Document excerpt:
We brush our teeth because we’ve had the benefits of doing it drilled into us since we were toddlers. 

So when you want to be compelled to do something it is important you construct the outcome in your mind as more beneficial than if you didn’t do something.

Lets say its the end of the evening and you have some dishes to wash. You really can’t be bothered but then start imagining if you didn’t do it. Well, they’d be left overnight and you got no time in the morning because you got to go to work so they would still be there tomorrow evening…you may as well spend a couple of minutes washing them now to get it out the way.

So you’ve very subtly imagined the outcome better if you did the dishes now than if you didn’t.

So you want to exercise more, imagine the outcome of doing it more beneficial than the outcome if you didn’t do it. Think of that endorphin release, think of the energy you get after exercise, think of the feeling of satisfaction having be well on your way to continuing that exercise habit, think of the increasing self confidence you are getting as you experience the benefits of regular exercise.

An American writer called Dorathy Parker once noted that she ‘hates writing but loves to have written’. I like this quote because it points to what I am talking about here. Get compelled to do something but constructing the outcome in your mind as beneficial.

3 Make the start of the act easy to initiate

A common solution given out for writers block is to commit to writing just one line a day. There is a trick to this solution because the provider of this advice knows that once a writer sits down and writes one line they know the writer will likely “just” write  and another and another. 

They just needed an easy task to initiate rather than having the barrier in their head of thinking they had to write a whole chapter.

If you feel you need motivation to start something or stop something you have a far better chance of success if the act is easy to initiate.

So for example, if you wanted to exercise more what do you see as your chances of success if the act of doing that involves you sitting in 20 minutes of traffic to get to the gym only to then find you having to wait for the equipment because the only time you can get there is rush hour?

What would be better is setting aside 20 minutes while your dinner is being cooked in the oven. 

Chunk Down For More Motivation

When motivation is seen as the challenge it is important to chunk down, not chunk up. So, it is more likely to be successful if your period of exercise from start to finish takes 25 minutes than if it takes 2 extra hours to your day.

So, when thinking about what you’d like to be motivated about, ask yourself what is the easiest thing I could do to start? 

For the most part your answer will be around

(a) the length of time the act takes

(b) the perceived difficulty of the task

(c) The level of perceived reward at the end.

If you can tinker with any of those to make the process easier you will feel yourself more compelled to do it.

That concludes this episode. Remember, motivation isn’t a thing – it is how you set up the act in your mind and environment that makes you compelled to do more or less of something. It is merely the instigator of action.

[Data items]
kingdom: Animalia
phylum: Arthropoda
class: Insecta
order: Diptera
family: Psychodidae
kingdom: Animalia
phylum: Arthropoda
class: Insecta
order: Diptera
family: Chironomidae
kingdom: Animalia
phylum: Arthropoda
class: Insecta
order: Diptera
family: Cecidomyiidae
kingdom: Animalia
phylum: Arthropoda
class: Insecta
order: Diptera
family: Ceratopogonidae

* * *

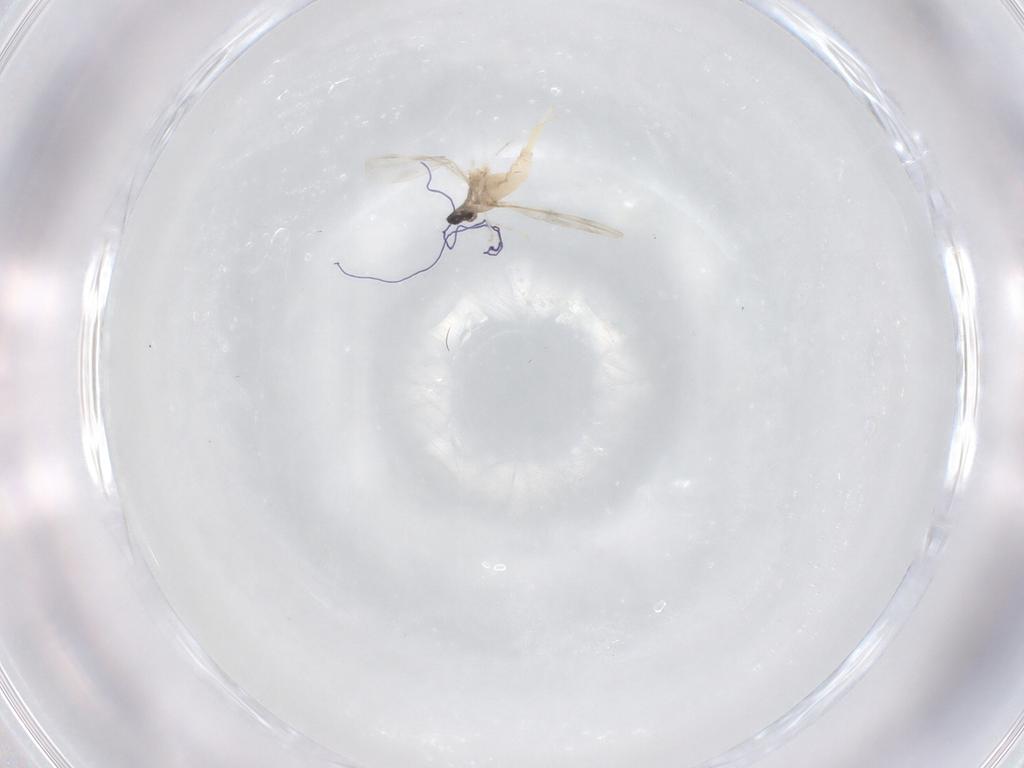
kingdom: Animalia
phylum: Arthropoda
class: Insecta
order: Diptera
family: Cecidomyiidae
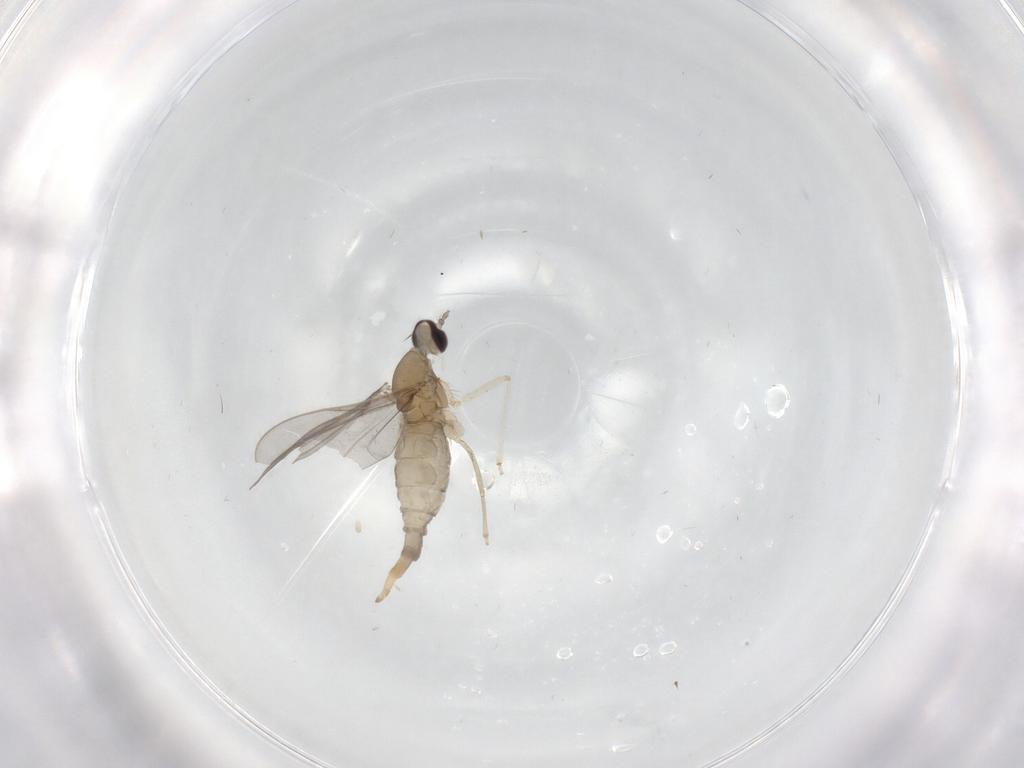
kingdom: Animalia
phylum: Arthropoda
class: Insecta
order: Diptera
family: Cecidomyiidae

...

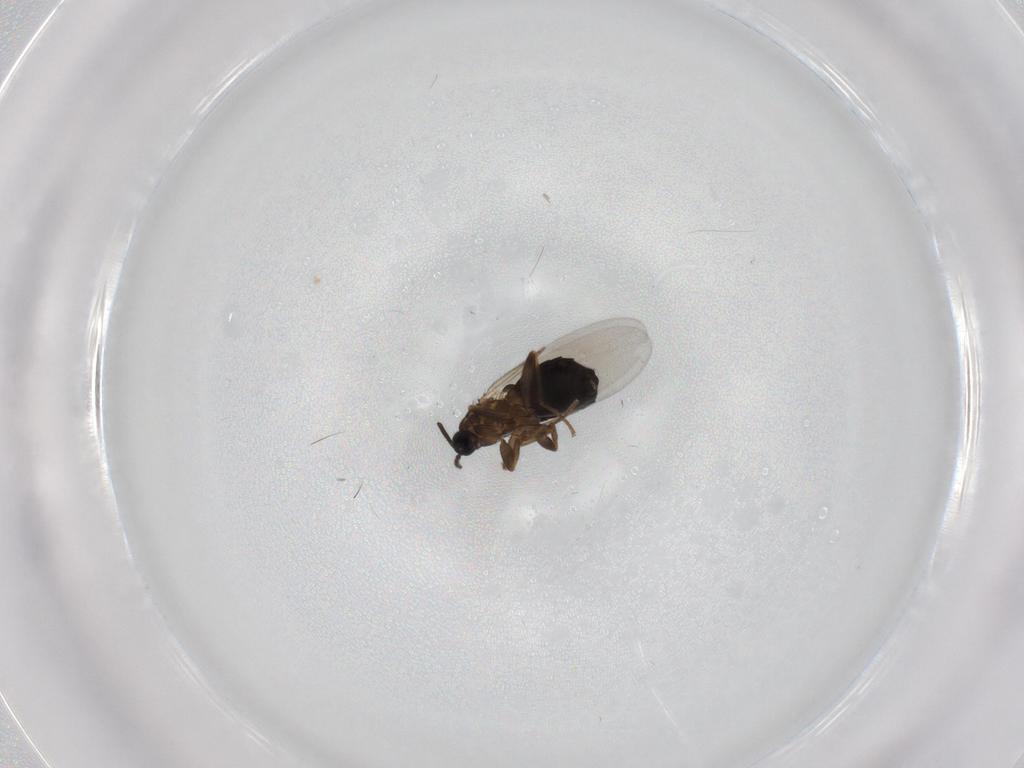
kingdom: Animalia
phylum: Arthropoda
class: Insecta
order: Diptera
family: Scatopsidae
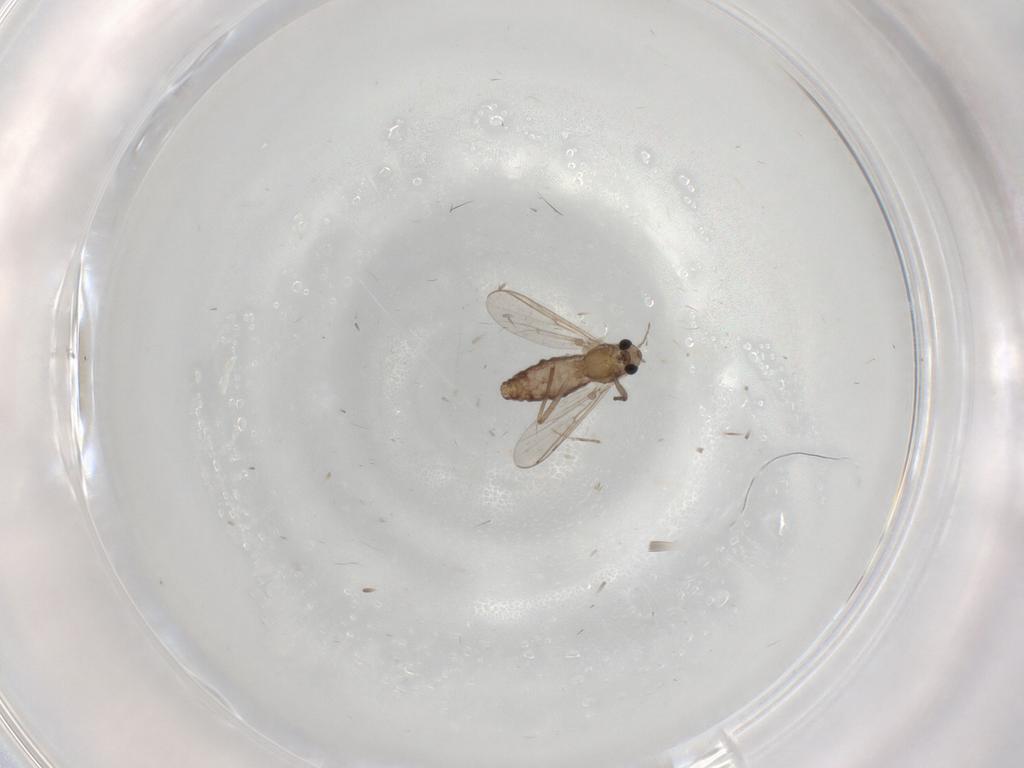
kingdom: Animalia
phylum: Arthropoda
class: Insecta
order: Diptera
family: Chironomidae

Instructions to follow: In the motivation text, list each thing the reader is told to "think of" when picturing the outcome of exercising.

Complete output:
- The endorphin release
- The energy you get after exercise
- The feeling of satisfaction at being well on your way to continuing the exercise habit
- The increasing self confidence you gain as you experience the benefits of regular exercise